Question

(1+tan 18°)(1 + tan 27) =​

Answer 1

Answer:

Tan(A+B)=tanA+tanB/1-tanAtanB

tanA+tanB= tan(A+B)*(1-tanAtanB)

tan18+tan27=tan(18+27)*(1-tan18*tan27)

tan18+tan27=tan45*(1-tan18*tan27)

tan18+tan27 =1-tan18*tan27

tan18+tan27+tan18*tan27=1

Answer 2

The value of (1 + tan 18°)(1 + tan 27°) is 2.

Step-by-step explanation:

Given: (1 + tan 18°)(1 + tan 27°)

To Find: Value of the given expression

Solution:

• Finding the value of (1 + tan 18°)(1 + tan 27°) is 2

⇒ (1 + tan 18°)(1 + tan 27°) = 1 + tan 18° + tan 27° + tan 18°tan 27° . . . . . . (1)

Now, considering the term (tan 18° + tan 27°) such that using the identity, $tan (A+B) = \dfrac{tanA + tanB}{1-tanAtanB} \\\\\Rightarrow tanA+tanB = tan(A+B) \times (1-tanAtanB)$

we get,

⇒ tan 18° + tan 27° = tan (18° + 27°) × (1-tan 18°tan 27°)
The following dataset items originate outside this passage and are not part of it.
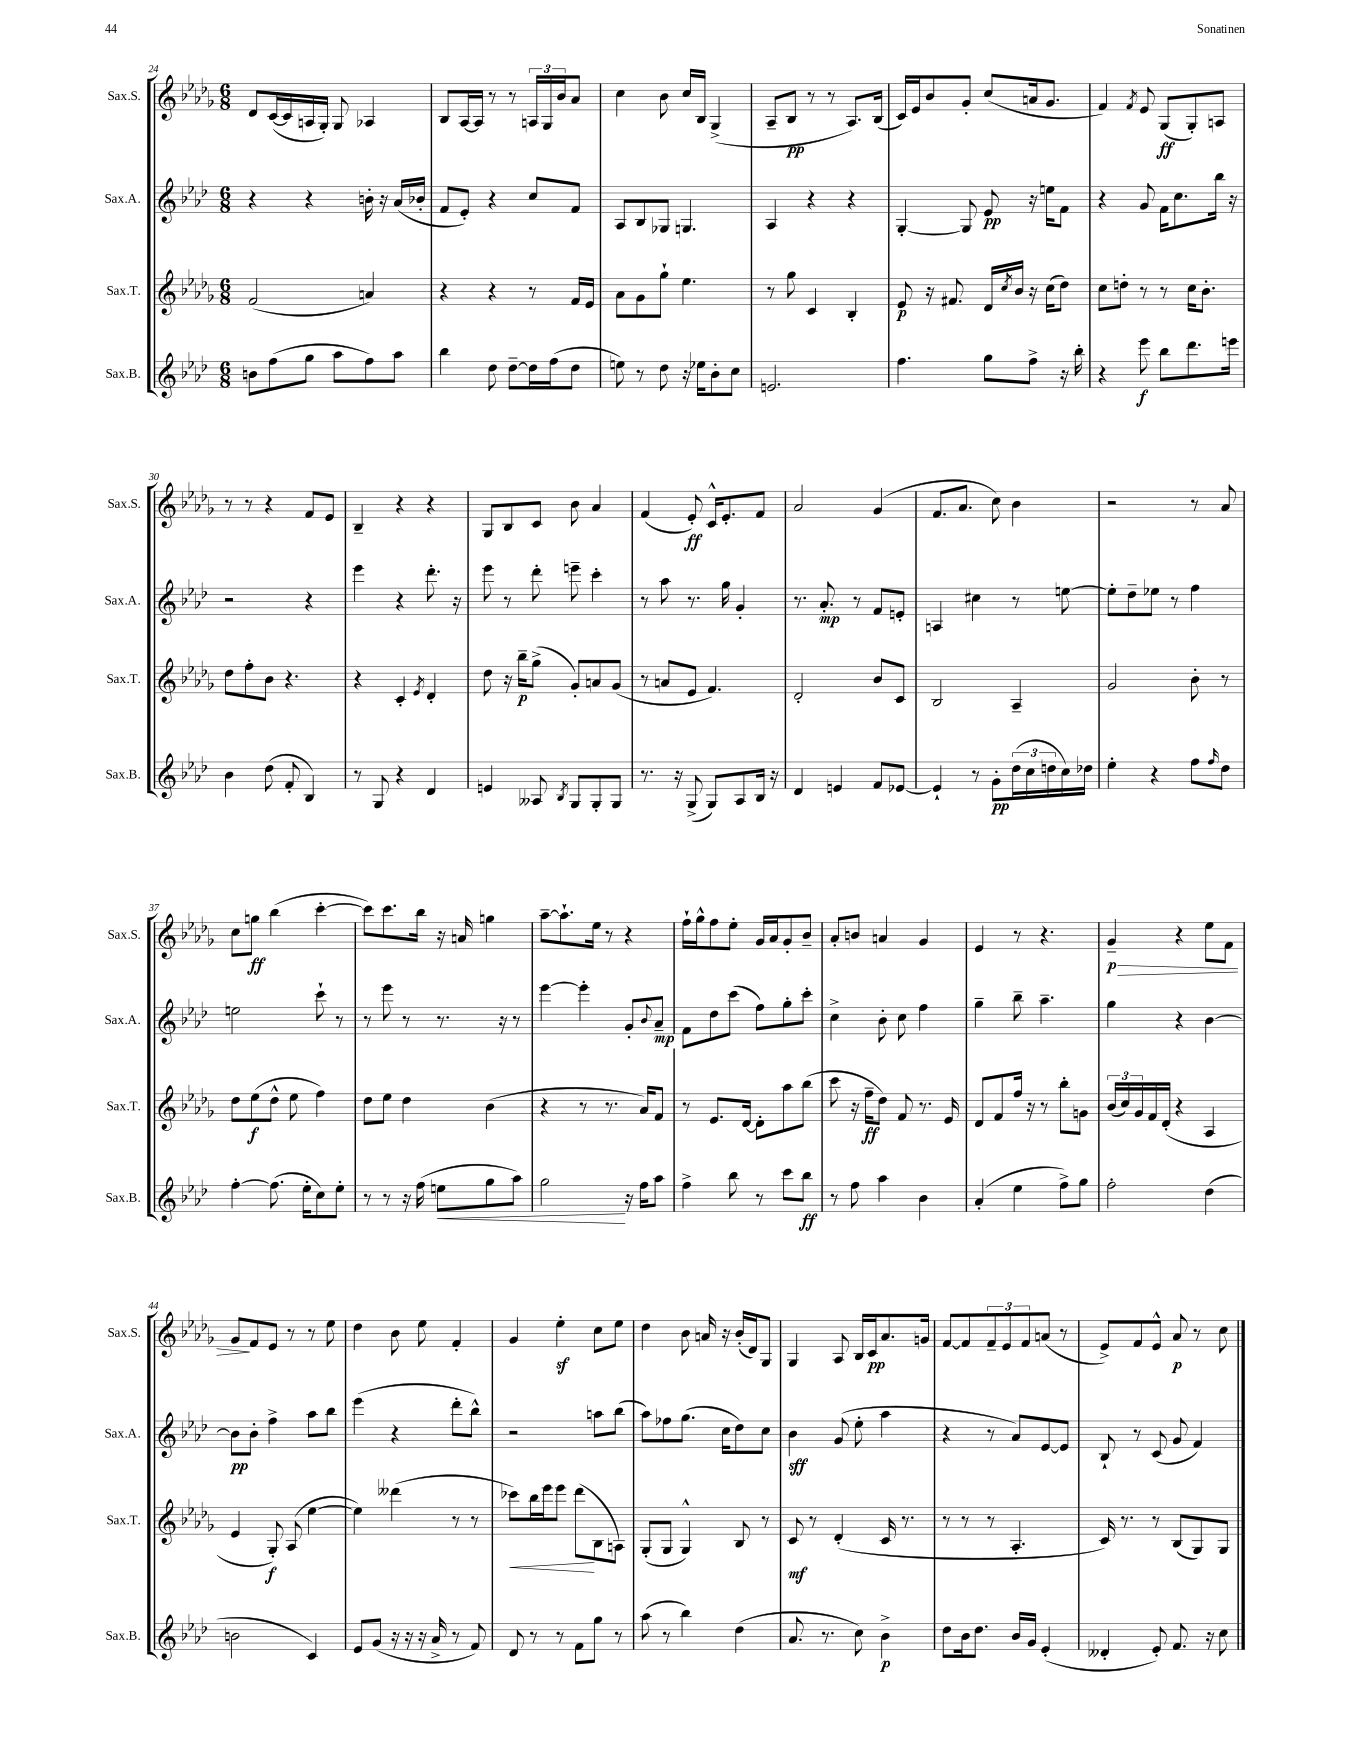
<<
\new StaffGroup <<
\new Staff = "s0" \with { instrumentName = "Sax.S." shortInstrumentName = "Sax.S." } {
    \clef treble \key des \major \numericTimeSignature \time 6/8
    des'8 c'16~( c'16 a16 ges16-.) ges8 aes4 |
    bes8 aes16~ aes16 r8 r8 \tuplet 3/2 { a16 ges16 bes'16 } aes'8 |
    c''4 bes'8 c''16 bes16 ges4->( |
    aes8-- bes8\pp r8 r8 aes8.) bes16( |
    c'16) ees'16 bes'8 ges'8-. c''8( a'16 ges'8. |
    f'4) \acciaccatura { f'8 } ees'8 ges8\ff( ges8-.) a8 |
    r8 r8 r4 f'8 ees'8 |
    bes4-- r4 r4 |
    ges8 bes8 c'8 bes'8 aes'4 |
    f'4( ees'8-.\ff) c'16-^ ees'8.-. f'8 |
    aes'2 ges'4( |
    f'8. aes'8. c''8) bes'4 |
    r2 r8 aes'8 |
    c''8 g''8\ff bes''4( c'''4~-. |
    c'''8) c'''8. bes''16 r16 a'16 g''4 |
    aes''8~-- aes''8.-! ees''16 r8 r4 |
    f''16-! ges''16-^ f''8 ees''8-. ges'16 aes'16 ges'8-. bes'8-- |
    aes'8-. b'8 a'4 ges'4 |
    ees'4 r8 r4. |
    ges'4--\p\> r4 ees''8 f'8 |
    ges'8\! f'8 ees'8 r8 r8 ees''8 |
    des''4 bes'8 ees''8 f'4-. |
    ges'4 ees''4-.\sf c''8 ees''8 |
    des''4 bes'8 a'16 r16 bes'16-.( des'16) ges8 |
    ges4 aes8 bes16 c'16\pp aes'8. g'16 |
    f'8~ f'8 \tuplet 3/2 { f'8-- ees'8 f'8 } a'8( r8 |
    ees'8->) f'8 ees'8-^ aes'8\p r8 c''8 \bar "|." |
}
\new Staff = "s1" \with { instrumentName = "Sax.A." shortInstrumentName = "Sax.A." } {
    \clef treble \key aes \major \numericTimeSignature \time 6/8
    r4 r4 b'16-. r16 aes'16( bes'16-. |
    f'8 ees'8-.) r4 c''8 f'8 |
    aes8 bes8 ges8 g4. |
    aes4 r4 r4 |
    g4~-. g8 ees'8\pp r16 e''16 f'8 |
    r4 g'8 f'16 c''8. bes''16 r16 |
    r2 r4 |
    ees'''4 r4 des'''8.-. r16 |
    ees'''8 r8 des'''8-. e'''8-- c'''4-. |
    r8 aes''8 r8. g''16 g'4-. |
    r8. aes'8.-.\mp r8 f'8 e'8-. |
    a4 cis''4 r8 e''8~ |
    e''8-. des''8-- ees''8 r8 f''4 |
    e''2 c'''8-! r8 |
    r8 ees'''8 r8 r8. r16 r8 |
    ees'''4~ ees'''4-. g'8-. \appoggiatura { bes'8 } aes'8--\mp |
    f'8 des''8 c'''8( f''8) g''8-. c'''8-. |
    c''4-> bes'8-. c''8 f''4 |
    g''4-- bes''8-- aes''4.-- |
    g''4 r4 bes'4~ |
    bes'8\pp bes'8-. f''4-> aes''8 bes''8 |
    ees'''4( r4 des'''8-. bes''8-^) |
    r2 a''8 bes''8( |
    aes''8) fes''8 g''8.( c''16 des''8) c''8 |
    bes'4\sff g'8( ees''8-. aes''4 |
    r4 r8 aes'8) ees'8~ ees'8 |
    bes8-! r8 c'8( g'8 f'4) \bar "|." |
}
\new Staff = "s2" \with { instrumentName = "Sax.T." shortInstrumentName = "Sax.T." } {
    \clef treble \key des \major \numericTimeSignature \time 6/8
    f'2( a'4) |
    r4 r4 r8 f'16 ees'16 |
    aes'8 ges'8 ges''8-! ees''4. |
    r8 ges''8 c'4 bes4-. |
    ees'8\p r16 fis'8. des'16 \acciaccatura { c''8 } bes'16 r16 c''16( des''8) |
    c''8 d''8-. r8 r8 c''16 bes'8.-. |
    des''8 f''8-. bes'8 r4. |
    r4 c'4-. \acciaccatura { ees'8 } des'4-. |
    des''8 r16 bes''16--\p ges''8->( ges'8-.) a'8 ges'8( |
    r8 a'8 ees'8 f'4.) |
    des'2-. bes'8 c'8 |
    bes2 aes4-- |
    ges'2 bes'8-. r8 |
    des''8 ees''8\f( des''8-^ ees''8 f''4) |
    des''8 ees''8 des''4 bes'4( |
    r4 r8 r8. aes'16) f'8 |
    r8 ees'8. des'16~ des'8-. aes''8 bes''8( |
    c'''8 r16 f''16--\ff des''8) f'8 r8. ees'16 |
    des'8 f'8 f''16 r16 r8 bes''8-. g'8 |
    \tuplet 3/2 { bes'16( c''16) ges'16 } f'16 des'16-.( r4 aes4 |
    ees'4 ges8-.\f) aes8( ees''4~ |
    ees''4) deses'''4( r8 r8 |
    ces'''8\<) bes''16 ees'''16 ees'''8 des'''8\!( bes8 a8) |
    ges8-.( ges8 ges4-^) bes8 r8 |
    c'8\mf r8 des'4-.( c'16 r8. |
    r8 r8 r8 aes4.-. |
    c'16) r8. r8 bes8( ges8) ges8 \bar "|." |
}
\new Staff = "s3" \with { instrumentName = "Sax.B." shortInstrumentName = "Sax.B." } {
    \clef treble \key aes \major \numericTimeSignature \time 6/8
    b'8 f''8( g''8 aes''8 f''8) aes''8 |
    bes''4 des''8 des''8~-- des''16 f''16( des''8 |
    e''8) r8 des''8 r16 ees''16 bes'8-. c''8 |
    e'2. |
    f''4. g''8 f''8-> r16 bes''16-. |
    r4 ees'''8\f bes''8 des'''8. e'''16 |
    bes'4 des''8( f'8-. bes4) |
    r8 g8 r4 des'4 |
    e'4 aeses8 \acciaccatura { bes8 } g8 g8-. g8 |
    r8. r16 g8->( g8) aes8 bes16 r16 |
    des'4 e'4 f'8 ees'8~ |
    ees'4-! r8 g'8-.\pp \tuplet 3/2 { des''16( c''16 d''16 } c''16) des''16 |
    ees''4-. r4 f''8 \grace { f''16 } des''8 |
    f''4~-. f''8.( ees''16-. c''8) ees''8-. |
    r8 r8 r16 f''16( e''8\< g''8 aes''8) |
    g''2\! r16 f''16 aes''8 |
    f''4-> bes''8 r8 c'''8 bes''8\ff |
    r8 f''8 aes''4 bes'4 |
    aes'4-.( ees''4 f''8->) g''8 |
    f''2-. des''4( |
    b'2 c'4) |
    ees'8 g'8( r16 r16 r16 aes'16-> r8 f'8) |
    des'8 r8 r8 f'8 g''8 r8 |
    aes''8( r8 bes''4) des''4( |
    aes'8. r8. c''8) bes'4->\p |
    des''8 bes'16 des''8. bes'16 g'16 ees'4-.( |
    deses'4-. ees'8-.) f'8. r16 c''8 \bar "|." |
}
>>
>>
\layout { \context { \Score currentBarNumber = #24 } }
⇒ tan 18° + tan 27° = tan (45°) × (1-tan 18°tan 27°)

⇒ tan 18° + tan 27° = 1 × (1-tan 18°tan 27°)

⇒ tan 18° + tan 27° = (1-tan 18°tan 27°) . . . . . (2)

Substituting (2) in (1), we get,

⇒ (1 + tan 18°)(1 + tan 27°) = 1 + 1 - tan 18°tan 27° + tan 18°tan 27°

⇒ (1 + tan 18°)(1 + tan 27°) = 1 + 1 = 2

Hence, the value of (1 + tan 18°)(1 + tan 27°) is 2.